Saturday, May 10, 2014 Permalink 0

photo4Although Serenity April was overall calming, these last few days were a little dicey. I had some flickers of irritation.  I even had trouble finding stillness at yoga today.  My mind wanted to race back to an unpleasant exchange earlier in the day.  I like to blame the negative weather but the responsibility is the negativity that I let fester into being judgmental, impatient and unkind.

Last night, on my way to the airport to pick up some family, I had an epiphany moment.  It was cold out.  It was pouring rain.  It was late.  And I was tired.  So, I tried to rationalize that it would be okay not to stop for gas.  As the ultimate spin doctor, I tried to justify not stopping to fuel up.  No matter how I looked at it, I came out looking like a bitch.  Why would I leave the task to my 75 year old father?  His two hour commute home was already going to get him home around 2 AM.  Why did I even consider letting him do it cold and wet?

‘Because I’m a bitch’ is the easy answer.  Because I can be self-absorbed is closer to the truth.  Because I’m spoiled by my parents still at the age of 50 is also true.  My dad wouldn’t have batted an eye or made one disparaging remark if the tank needed to be filled.  It’s just the loving father he has always been.  He takes care of it; sometimes at my mom’s suggestion and other times quietly on his own.  And always, he does it without any expectation of gratitude or acknowledgment.  I try to model my life after my parents and their kindness.

I filled the tank.

I do believe in the positivity generated by sun salutations.  I had missed four days in a row.  I was a hotbed of toxicity over little things: stupid comments by stupid people, bad decisions by good people, unfulfilled anticipation.  All on me!  I can’t control anyone’s behavior but mine.  Daily sun salutations keep me in state of positivity.  When I’m too busy, I skip.  It is potential disastrous to the unsuspecting person on the other side of my unkindness.
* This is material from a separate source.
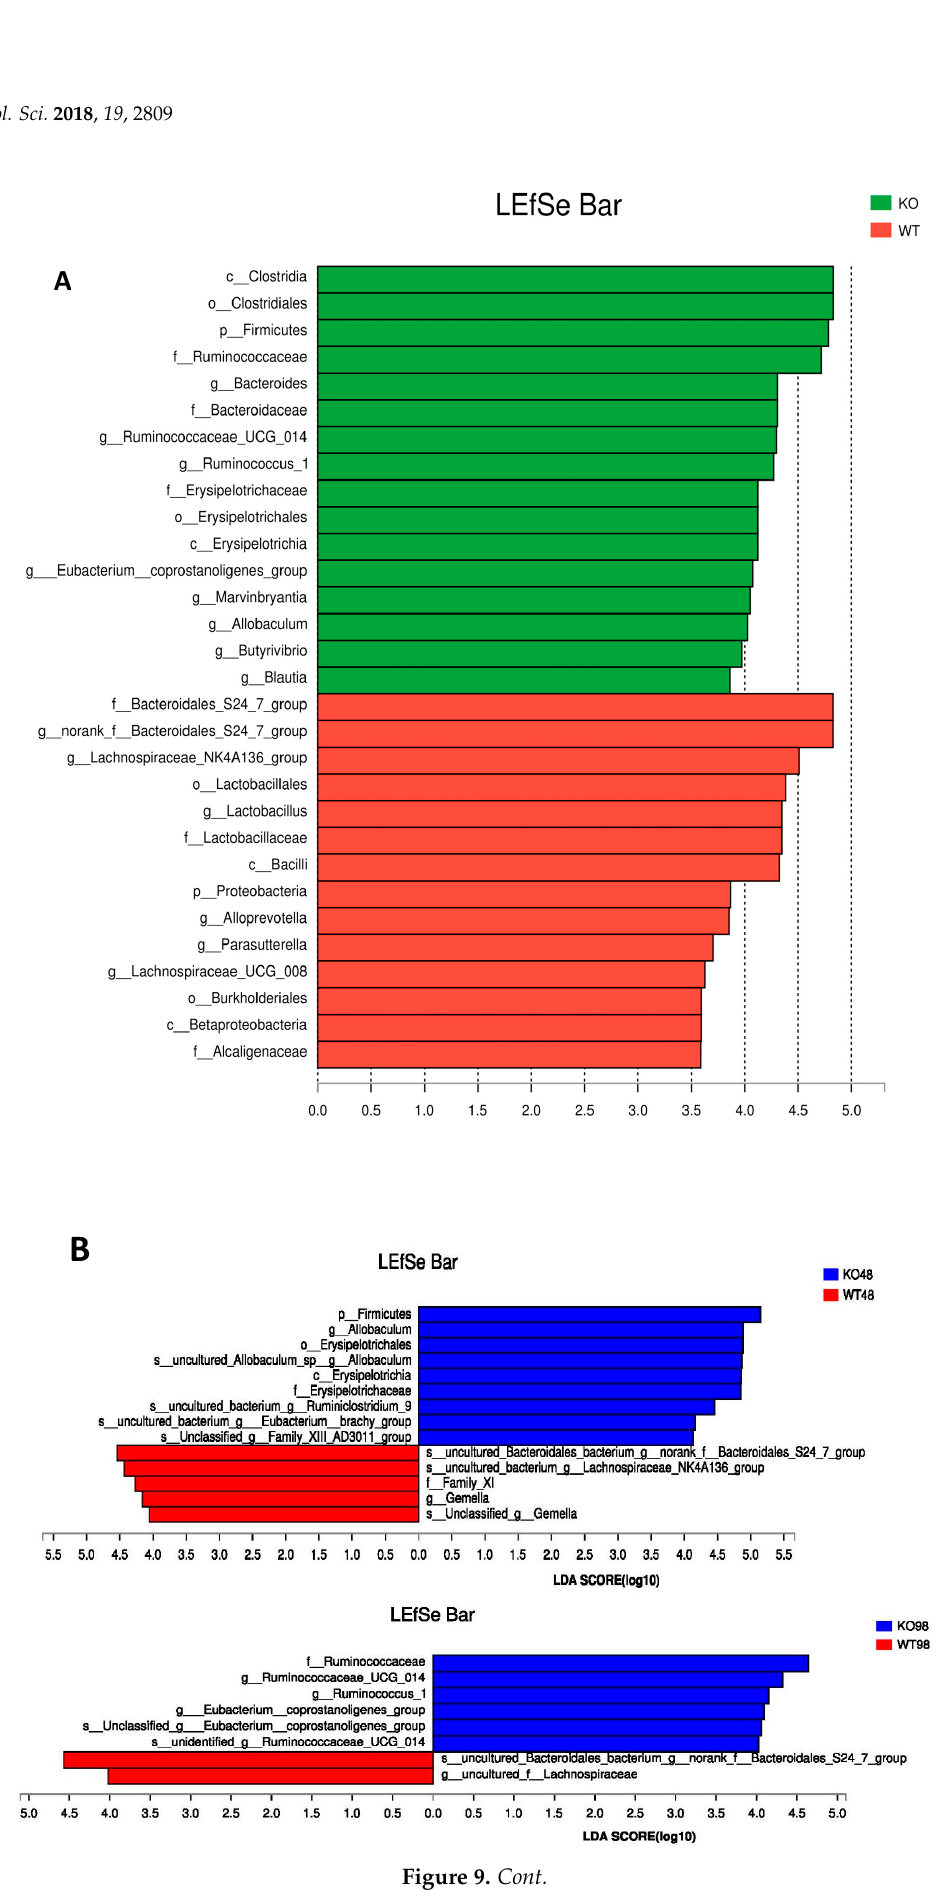
Figure 9. Linear discriminant analysis (LDA) coupled with effect size measurement (LEfSe) analysis of gut microbes among Muc2 − / − and Muc2 +/+ mice. ( A ) Histogram of the linear discriminant analysis (LDA) scores for differentially abundant genera among Muc2 − / − and Muc2 +/+ mice; ( B ) the LEfSe analysis at different time points. WT, Muc2 +/+ mice; KO, Muc2 − / − mice. Interestingly, Roseburia, Butyricimonas, Coprococcus, Clostridium, Ruminococcus , and Eubacterium detected in this study are, in fact, butyrate-producing bacteria in the gut. As shown in Table 1, the total abundances of butyrate-producing bacteria were significantly higher in Muc2 − / − mice than those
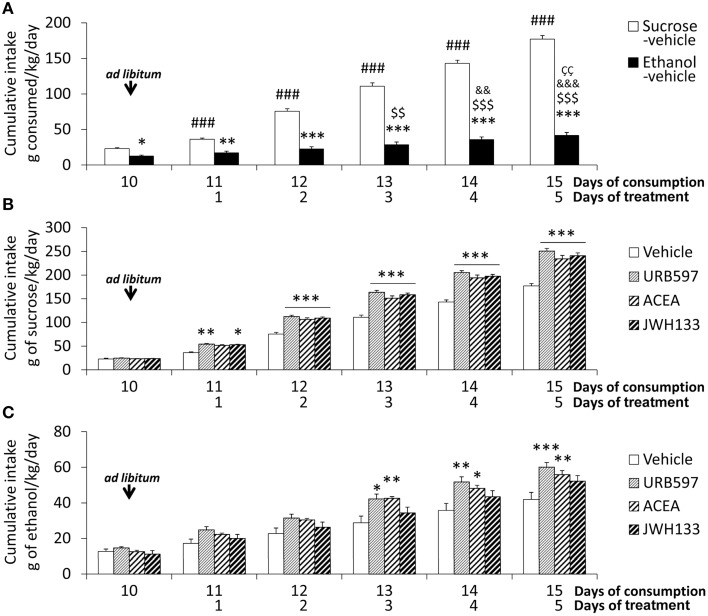
Effects of the repeated administration of URB597 (0.3 mg/kg), ACEA (3 mg/kg), and JWH133 (0.2 mg/kg) on the cumulative ad libitum consumption of sucrose and ethanol. (A) Compared consumption of sucrose and ethanol. (B) Treatment effects on sucrose consumption. (C) Treatment effects on ethanol consumption. The histograms represents the mean + s.e.m. (n = 6) per experimental group. Bonferroni's test following repeated measures ANOVA: ###P < 0.001 vs. the backward time points; $$∕$$$P < 0.01/0.001 vs. day 10; &&∕&&&P < 0.01/0.001 vs. day 11; P < 0.01 vs. day 12. Bonferroni's test following two-way ANOVA: *P < 0.05, **P < 0.01, ***P < 0.001 vs. the sucrose-vehicle or ethanol-vehicle groups at the same time point.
If I don’t find serenity in my life and build an aura of positivity, the negativity gets unleashed in unattractive ways.

Since I saw “Frozen”, I have used the Idina Menzel’s song Let it Go has my mantra for the middle set of sun salutations.  It’s empowering.  Although I don’t think it’s the greatest message for kids, there are adult truths.

It’s funny how some distance
Makes everything seem small
And the fears that once controlled me
Can’t get to me at all

It’s time to see what I can do
To test the limits and break through
No right, no wrong, no rules for me
I’m free

Let it go, let it go
I am one with the wind and sky
Let it go, let it go
You’ll never see me cry

Here I stand
And here I’ll stay
Let the storm rage on

My power flurries through the air into the ground
My soul is spiraling in frozen fractals all around
And one thought crystallizes like an icy blast
I’m never going back,
The past is in the past

Let it go, let it go
And I’ll rise like the break of dawn
Let it go, let it go
That perfect girl is gone

Here I stand
In the light of day
Let the storm rage on,
The cold never bothered me anyway

Well, the cold this winter did bother me but I’m letting it go.  And I’m wearing more positive energy bracelets to keep my soul from spiraling in frozen fractals… because that can’t be a good thing.  I will end April in serenity… dammit!